Сказка без чудес | страница 96



На который, само собой, никто не ответил.

А может быть, никто и не окликал его в этом диком, страшном лесу? Может быть, это филин гукал, перелетая с места на место, злобно потешаясь над заблудившимся, впавшим в отчаянье путником, в ожидании обильной добычи? Или филины падали не едят?

Глеб Сергеевич заплакал, подвывая и всхлипывая, растирая исцарапанными в кровь кулаками слёзы, которые разъедали и щипали глаза.

А вы бы не заплакали, окажись на его месте? Ну, представьте себе. Вы — голодный, уставший до дрожи в ногах, в пропотевшей изорванной майке, под которую уже начал пробираться холодок, один одинёшенек в вечереющем лесу, и спасения ни откуда ждать не приходится…

И когда Дымокуров, всхлипывая, икая от жалости к себе, потому что всей своей жизнью, пусть не слишком правильной и праведной, не заслужил всё-таки такой жуткой участи, как гибель в лесной чащобе, совсем уж отчаялся, рядом, в двух шагах, за кустами, раздался вдруг старческий, сварливый, но с ноткой участия, голос:

— И кто это туточки подвывает да носопыркой шмыгает?

Глеб Сергеевич вскочил, проломился сквозь ветви малинника, и увидел перед собой освещённую розоватыми отблесками заходящего солнца полянку. А на ней — согбённую, облачённую в длинные тёмные одеяния, старушку, которая смотрела на него из-под седых, торчащих густо в растопырку седых бровей удивительно молодыми, пронзительной синевы, глазами.

Дымокуров мгновенно узнал в ней бабу Ягоду из имения, неведомо как оказавшуюся здесь, в дремучем лесу.

А за ней, на противоположном конце поляны, отчётливо виднелась избушка. Стоящая, как на сваях, на вполне натуральных, гигантского размера, куриных ногах.

18

В то время как отставной чиновник плутал по дремучему, враждебному ему лесу, престарелый поэт Ферапонт Сбруев, мэтр южно-уральской словесности, уютно чувствовал себя на колобродовском кладбище.

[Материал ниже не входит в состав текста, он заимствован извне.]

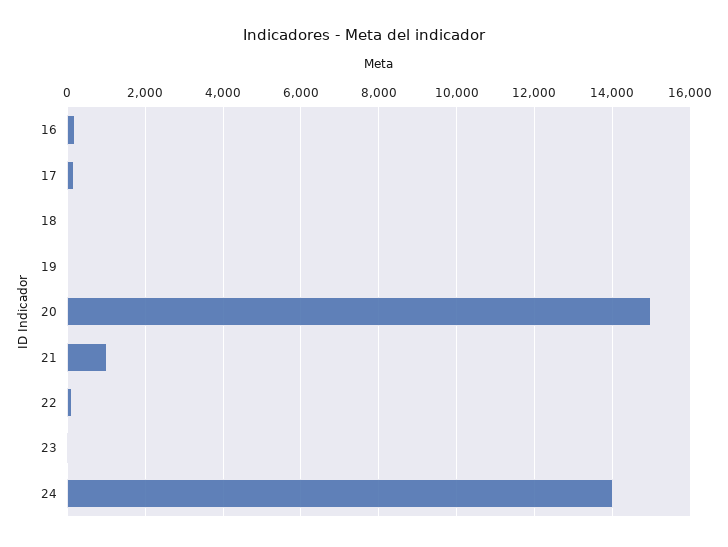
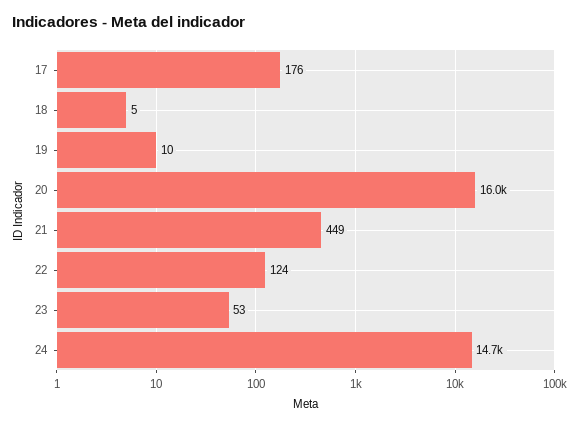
16: 200 -> none
20: 15000 -> 16000
21: 1000 -> 449
24: 14000 -> 14700

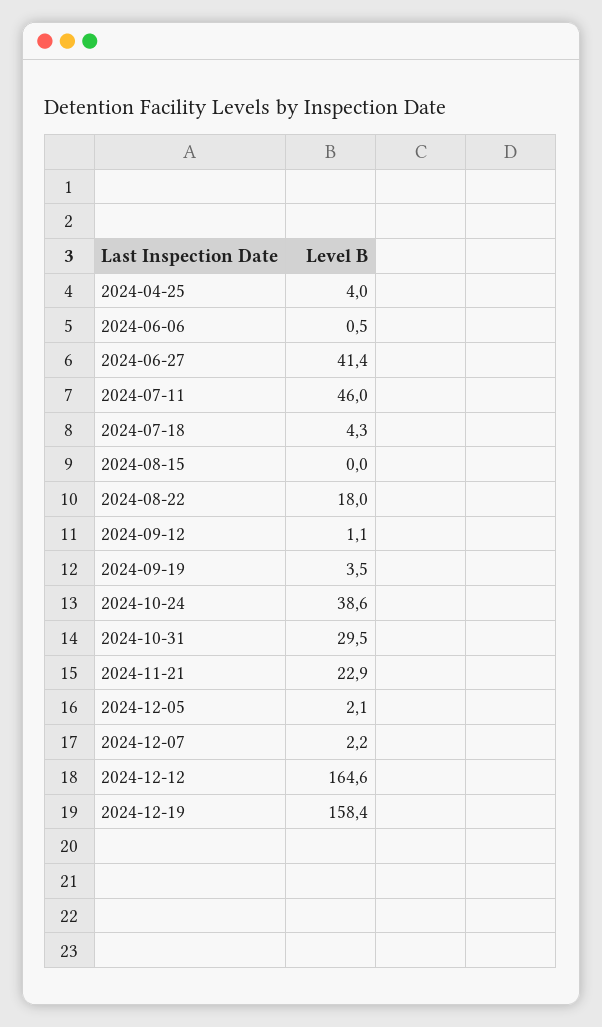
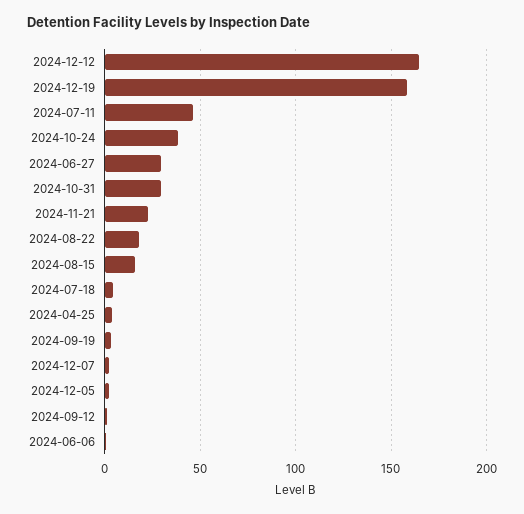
2024-06-27: 41.4 -> 30
2024-08-15: 0 -> 15

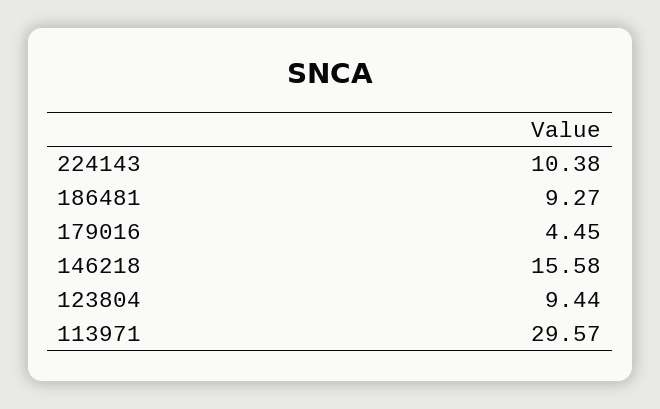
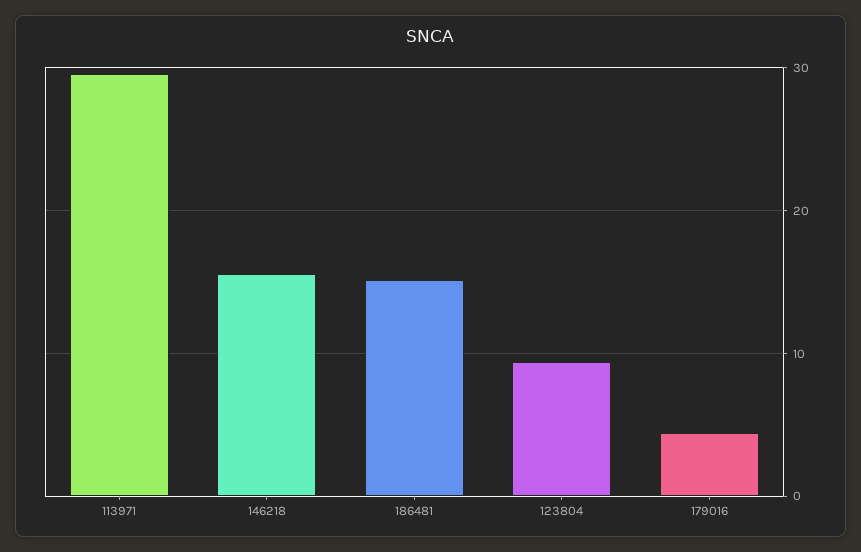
224143: 10.38 -> none
186481: 9.27 -> 15

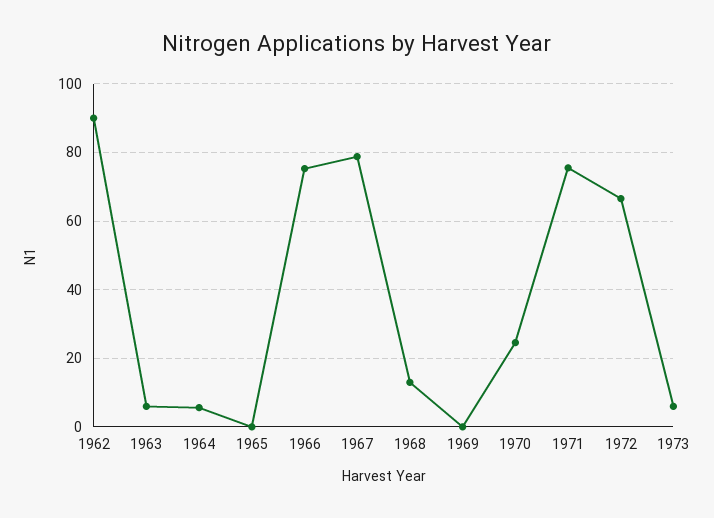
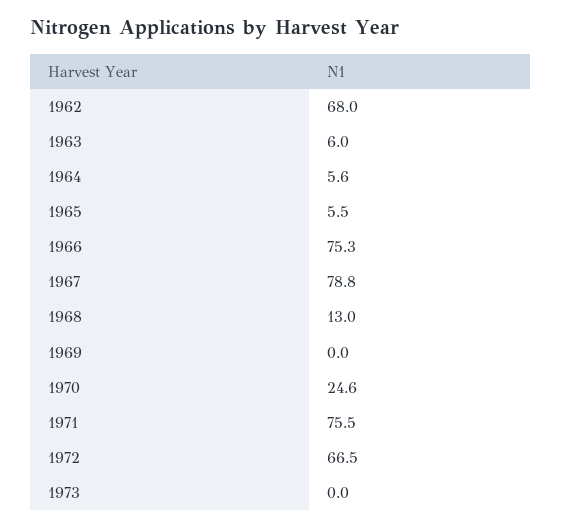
1962: 90 -> 68
1965: 0 -> 5.5
1973: 6 -> 0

Нет-нет, он пока, слава тебе, Господи, не почивал под мирным холмиком в рядах усопших. Напротив, он прогуливался среди могил, находясь в добром здравии, несмотря, на свой восьмидесятилетний без малого возраст, и испытывая чувство, сродни восторгу. Плюгавый, с обширной проплешиной на макушке, вокруг которой вились остатки некогда буйных кудрей, обряженный в старомодный, великоватый, словно с чужого плеча, костюм, Сбруев самоутверждался здесь, или, как выразился бы профессионально психолог, повышал свою заниженную самооценку.

Вот ведь, сколько из его бывших знакомцев покоятся тут! В том числе и те, кто был значительнее моложе, да и талантливее гораздо, но… прошли годы, и вот они там, а он ещё здесь. По эту сторону бытия. И кто, в итоге, оказался в выигрыше в этой жизни?!